The study identified 3249 patients with a diagnosis of incident polymyalgia rheumatica over a 12-year period from the General Practice Research Database. Patients were matched by age, sex and practice, with one patient with polymyalgia rheumatica being paired with up to five patients without the condition, resulting in 12,735 matched patients. All participants were aged 50 years or older, and were followed until their first vascular event – cardiovascular, cerebrovascular or peripheral vascular – or until the end of the available records. All participants were free of vascular disease before the diagnosis of polymyalgia rheumatic or matched date.
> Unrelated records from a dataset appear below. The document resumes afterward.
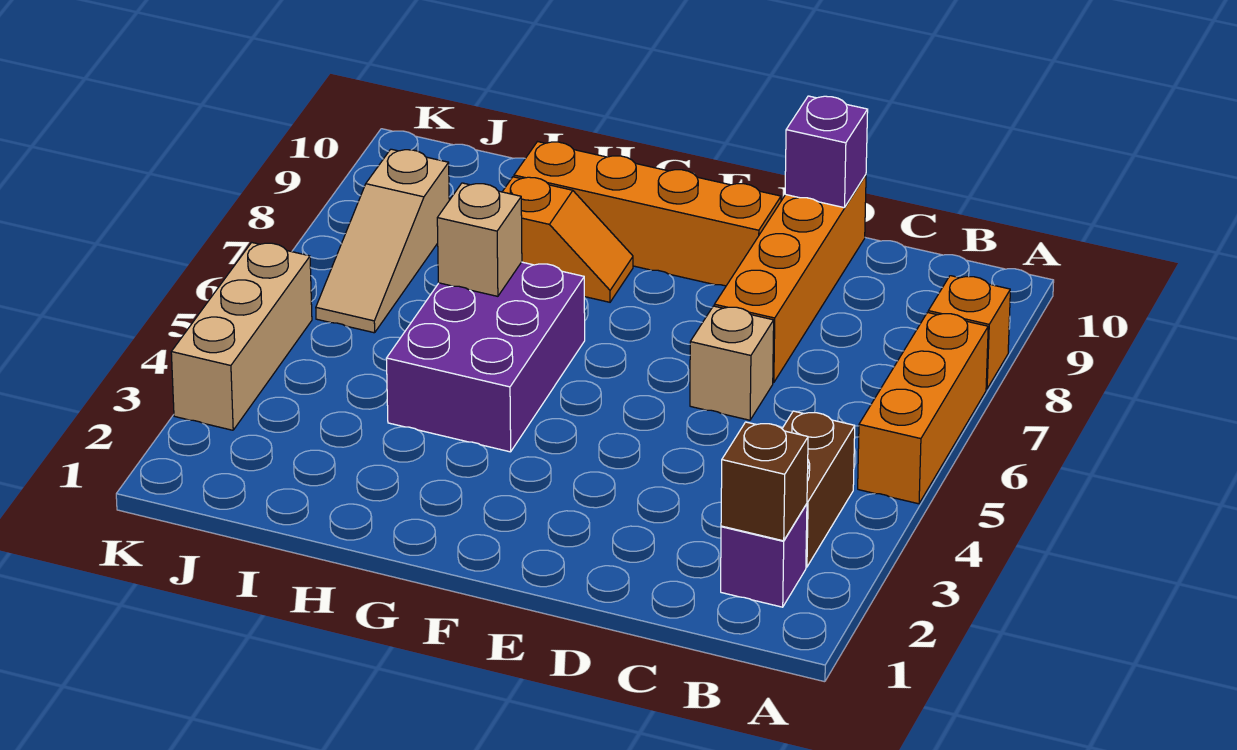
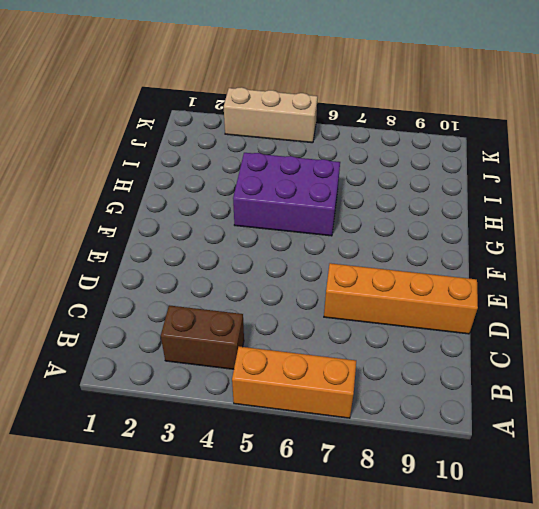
none -> orange brick A8 level 1
none -> purple brick B2 level 1
none -> tan brick D6 level 1

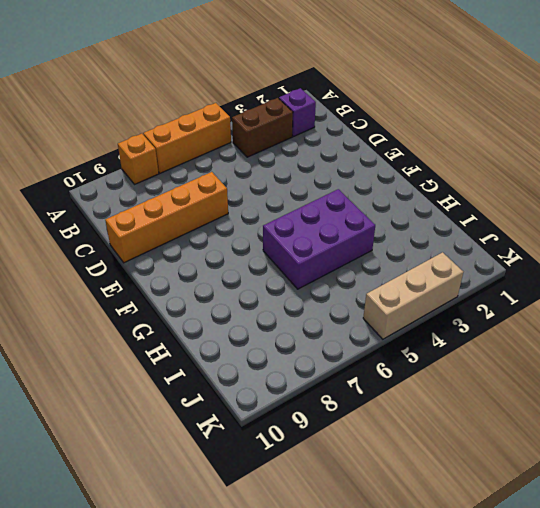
none -> tan brick D6 level 1
none -> orange brick E9:H9 level 1
none -> orange slope G8:H8 level 1 top H

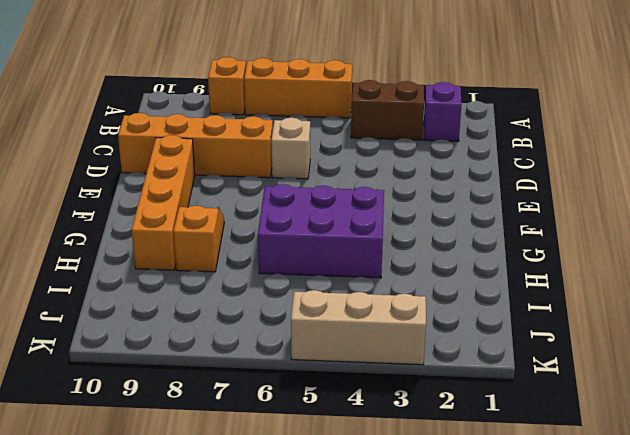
none -> tan slope J6:J8 level 1 top 8
none -> brown brick B2 level 2
none -> purple brick D10 level 2

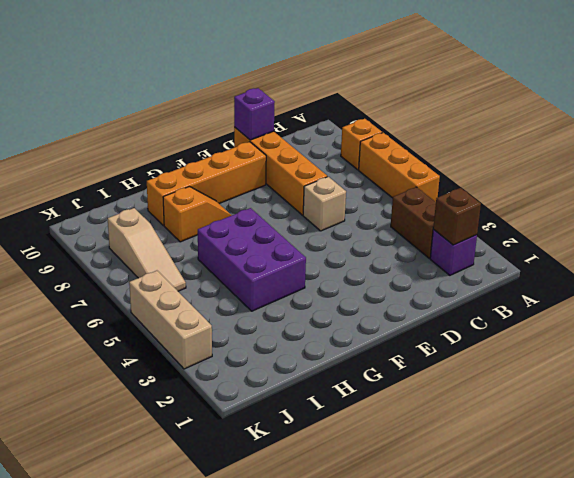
none -> tan brick H6 level 2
Over a median follow-up period of 7.8 years, the rate of vascular events was three times higher among patients with polymyalgia rheumatica than among those without, with 36.1 events per 1000 patient years occurring in patients with polymyalgia rheumatic and 12.2 in those without the condition. The increased risk of vascular events was similar for each vascular disease end-point – patients with polymyalgia rheumatica had a more than two-fold increase in the risk of experiencing a cardiovascular, cerebrovascular or peripheral vascular event, compared to patients without polymyalgia rheumatica. Patients under the age of 60, with polymyalgia rheumatica, were five times more likely to experience any vascular event, compared to those of the same age without polymyalgia rheumatica. This fell to a two-fold increase in risk for patients aged 60-69, and patients aged 70-79, but remained significant compared to patients in the same age bracket without the condition.
The researchers advised that ‘aggressive management of vascular risk factors should be considered in patients with polymyalgia rheumatica to try to attenuate this excess risk’.